Misty Williams worked in one of the change booths at the Stardust. Windy found her standing in front of the casino, just off her shift, waiting for a ride.
“I really don’t have time to talk to you,” Misty said, touching up her lip liner in a compact mirror. Men getting out of cars in the pull-through stopped to gape appreciatively at her figure laced into a black velvet corset and body-hugging black lace skirt. She was wearing platform pumps that made her two inches taller than Windy and had long platinum hair that fell almost to her bottom. She brought her black-lined eyes to Windy over the mirror and said, “Besides, I haven’t seen Harold in more than fifteen years. He left like a year after he graduated high school.”
Her skin was bad, sallow and covered with too much light-colored foundation. Still, with red lipstick on and about thirty coats of black mascara, she was striking. One guy walking by said loudly to his friend, “I’d like a piece of that,” and she flipped him the finger, tough girl, saying, “Keep dreaming, Payless.”
She said to her reflection in the mirror, “These men, they think they can have any girl. Like I’d ever do a guy who wore cheap shoes like that. You can tell if a man’s got it by his shoes every time.”
Windy didn’t know what to say to that. She asked, “You must be much younger than your brother.”
“Half brother,” Misty corrected, wiping lipstick from her front teeth. “Uh-huh, I’m ten years younger. My mother was married to his father first. Big mistake.
”
“What happened to his dad?”
“All I know about him is, he gave my mom this ring.” Holding out a finger with a band that had two emerald chips and a small diamond. “And what that tells me is, he was a cheapskate. I mean, look how small that diamond is. I only wear it when I’m going somewhere I don’t really care what I look like.”
What did she wear when she did care? “Do you know what he did for a living? Why they got divorced?”

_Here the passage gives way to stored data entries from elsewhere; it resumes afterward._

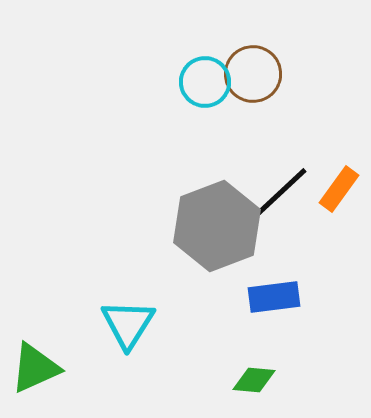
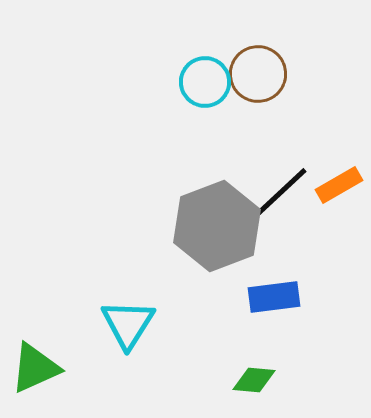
brown circle: moved 5 px right
orange rectangle: moved 4 px up; rotated 24 degrees clockwise
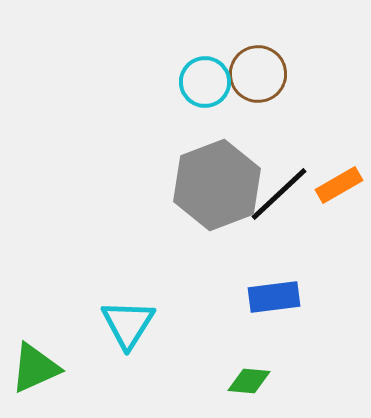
gray hexagon: moved 41 px up
green diamond: moved 5 px left, 1 px down
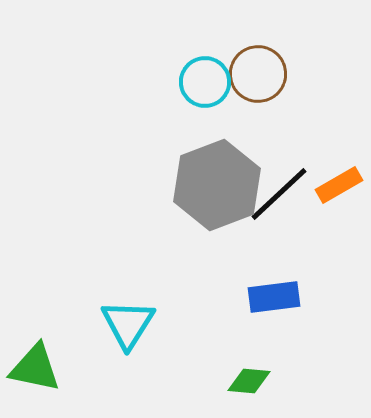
green triangle: rotated 36 degrees clockwise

“He was a traveling something, repairman or salesman or something. Mom got tired of him, so she tossed him. Then she married my dad and they had me. Williams is my dad’s last name. He adopted Harold when they got married. Don’t think he didn’t regret it.”
“Why?”
“Because Harold was like that.”
“How was your relationship with him? Was he a good brother?”
“We didn’t exactly hang out, if that is what you mean. I mean, ten years is a big difference. Plus, he mostly hung out by himself in his room. He was weird.”
“Weird? What do you mean?”
“Like, you never knew what he was going to do. He scared me and Mom too, something about him, and his size. I was just a little girl but I remember it. So Mom made him stay in his room most of the time. But even still, he was, like, freaky. No one wanted to live with him.” She snapped the compact closed and gave Windy her eyes direct. “You want to know if he was a good brother? No. He was a piece of shit, as a brother, and as a person. Every time things were going good for us, Harold would do something to fuck it up. He made my father leave. He was evil.”
“Evil how?”
“Mean. He liked to hurt people. And have you seen him? He is disgusting. No one wanted to admit they were related to him. My mom and I, we were so glad when he finally left. We could get on with our lives.”
Windy looked at her, tapping her foot and waiting for a man to pick her up from her job, not looking especially happy, and wanted to ask what she’d gotten on with. Asked instead, “Why did he leave?”
“He just did and good riddance. Maybe Home Depot hired him. They’ll take anyone. We didn’t ask any questions.”